===== Given text
# Scared to gallop! Can you help me?



## tinyliny (Oct 31, 2009)

little by little. take short canters. canter up a hill if you can. but, make them short and stop when things are good. And over time, you will be more and more ok with more speed and longer times.


Don't feel bad. I'm fearful of galloping, too, and I haven't dislocated a shoulder from a fall.


----------



## DutchHorse (Sep 16, 2007)

Thanks but I could sure use some more tips... And sorry there are no hills in the far neighborhood where I live...


----------



## gottatrot (Jan 9, 2011)

I think this video is good because it shows someone who has not developed a strong seat yet, learning how to balance for the gallop. Notice how she is learning how to get up and forward more in preparation for the actual gallop, as she learns to ride a faster, bumpier canter gait.
That is something important to know, that at the gallop on most horses you don't want to sit back and tall or deep in the seat like the canter. 





Whether you ride with long or short stirrups, getting up and forward is best for balancing well at the gallop.


----------



## TXhorseman (May 29, 2014)

Although most people think there is a direct correlation between gaits and speed with speed increasing from walk to trot to canter to gallop, the real distinction is in the footfall. The canter is a three-beat gait while the gallop has four beats. The gallop lacks the smooth flow and interaction between the hips and hands of the rider that should be present in the canter. That is why riders who sit the canter generally lift their seat from the saddle in the gallop.
==========
===== Data for review
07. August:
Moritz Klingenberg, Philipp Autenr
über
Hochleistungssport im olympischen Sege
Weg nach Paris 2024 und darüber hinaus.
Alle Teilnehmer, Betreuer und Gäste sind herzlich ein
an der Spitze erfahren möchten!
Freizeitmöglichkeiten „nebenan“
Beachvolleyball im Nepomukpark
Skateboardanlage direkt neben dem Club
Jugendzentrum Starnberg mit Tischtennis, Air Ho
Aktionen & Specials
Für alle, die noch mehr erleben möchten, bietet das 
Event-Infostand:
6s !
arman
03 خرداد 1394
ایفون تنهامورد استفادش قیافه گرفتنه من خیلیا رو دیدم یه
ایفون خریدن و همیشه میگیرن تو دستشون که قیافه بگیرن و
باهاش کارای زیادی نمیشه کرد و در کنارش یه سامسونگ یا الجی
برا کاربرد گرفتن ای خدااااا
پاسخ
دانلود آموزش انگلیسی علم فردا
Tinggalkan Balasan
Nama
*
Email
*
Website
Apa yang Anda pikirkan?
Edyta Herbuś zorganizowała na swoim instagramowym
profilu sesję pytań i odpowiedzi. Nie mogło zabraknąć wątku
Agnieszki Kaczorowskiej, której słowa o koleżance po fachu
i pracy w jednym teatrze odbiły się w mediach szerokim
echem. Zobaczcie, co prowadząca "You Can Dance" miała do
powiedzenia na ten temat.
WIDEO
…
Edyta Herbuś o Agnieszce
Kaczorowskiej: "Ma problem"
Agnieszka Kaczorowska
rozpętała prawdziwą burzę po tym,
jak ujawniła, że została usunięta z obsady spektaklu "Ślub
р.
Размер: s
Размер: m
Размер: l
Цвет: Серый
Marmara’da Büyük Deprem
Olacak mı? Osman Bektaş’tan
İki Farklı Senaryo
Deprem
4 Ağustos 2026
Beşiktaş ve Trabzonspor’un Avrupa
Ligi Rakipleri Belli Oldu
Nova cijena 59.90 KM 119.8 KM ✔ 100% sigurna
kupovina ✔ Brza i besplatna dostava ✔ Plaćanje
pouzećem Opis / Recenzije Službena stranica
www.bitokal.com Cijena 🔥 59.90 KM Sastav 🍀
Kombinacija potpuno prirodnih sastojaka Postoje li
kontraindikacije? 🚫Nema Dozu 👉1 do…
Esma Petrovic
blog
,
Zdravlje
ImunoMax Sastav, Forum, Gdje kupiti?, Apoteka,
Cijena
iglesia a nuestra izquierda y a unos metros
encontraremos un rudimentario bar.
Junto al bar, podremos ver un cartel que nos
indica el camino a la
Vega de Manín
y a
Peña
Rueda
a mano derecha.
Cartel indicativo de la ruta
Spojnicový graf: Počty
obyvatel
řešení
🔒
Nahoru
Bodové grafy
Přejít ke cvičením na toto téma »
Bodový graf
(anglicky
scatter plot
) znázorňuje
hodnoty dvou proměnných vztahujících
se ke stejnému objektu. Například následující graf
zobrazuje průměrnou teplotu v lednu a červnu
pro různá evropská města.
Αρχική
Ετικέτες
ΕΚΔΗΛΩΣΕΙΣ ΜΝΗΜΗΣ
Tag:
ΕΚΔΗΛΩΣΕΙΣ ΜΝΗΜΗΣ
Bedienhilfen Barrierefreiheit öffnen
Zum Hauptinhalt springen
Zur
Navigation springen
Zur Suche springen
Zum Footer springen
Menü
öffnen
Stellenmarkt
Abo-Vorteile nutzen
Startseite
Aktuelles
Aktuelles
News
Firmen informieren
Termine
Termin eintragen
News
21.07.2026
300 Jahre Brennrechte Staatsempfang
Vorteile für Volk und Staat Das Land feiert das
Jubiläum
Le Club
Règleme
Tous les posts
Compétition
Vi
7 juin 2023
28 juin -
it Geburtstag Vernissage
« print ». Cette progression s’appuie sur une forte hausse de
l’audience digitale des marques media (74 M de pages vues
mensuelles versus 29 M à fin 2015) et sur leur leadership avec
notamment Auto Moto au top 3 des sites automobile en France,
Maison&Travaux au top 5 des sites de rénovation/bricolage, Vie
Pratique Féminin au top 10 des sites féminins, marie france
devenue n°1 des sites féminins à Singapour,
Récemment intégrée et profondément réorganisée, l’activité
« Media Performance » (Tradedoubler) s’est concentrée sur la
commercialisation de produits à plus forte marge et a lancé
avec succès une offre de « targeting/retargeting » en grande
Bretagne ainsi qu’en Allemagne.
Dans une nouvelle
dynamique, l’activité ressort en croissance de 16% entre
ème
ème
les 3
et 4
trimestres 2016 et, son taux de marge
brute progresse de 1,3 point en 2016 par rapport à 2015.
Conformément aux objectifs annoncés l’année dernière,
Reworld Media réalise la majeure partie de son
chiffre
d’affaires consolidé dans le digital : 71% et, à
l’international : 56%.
==========
Task –
Continue the forum thread on fear of galloping from the point at which it ends.

Answer to this problem –
In the rising trot, the rider uses his or her muscles to subtly control the leg action while the horse’s motion does the heavy lifting. In the gallop, the rider uses his legs more as a means of continuous support. This can lead to problems if the rider overemphasizes the effort and stiffens his muscles. While supporting the rider’s weight, the muscles must remain flexible for the rider to best control his balance.

The best way to overcome the tension caused by fear of falling is to pay attention to the supple movements of your body when relaxed and moving in the other gaits. The more you become aware of how your body moves to maintain your balance in the other gaits, the more likely you will be to allow your body to move properly when galloping.


----------



## Boo Walker (Jul 25, 2012)

If you can canter but not gallop, just don't gallop.


----------



## Golden Horse (Feb 20, 2010)

Boo Walker said:


> If you can canter but not gallop, just don't gallop.


Gets my vote, never want to gallop again, good strong canter works great..


----------



## PoptartShop (Jul 25, 2010)

I think you can build confidence by just dialing it up a notch each time. Maybe only do a few steps at the gallop, then back to a canter, etc.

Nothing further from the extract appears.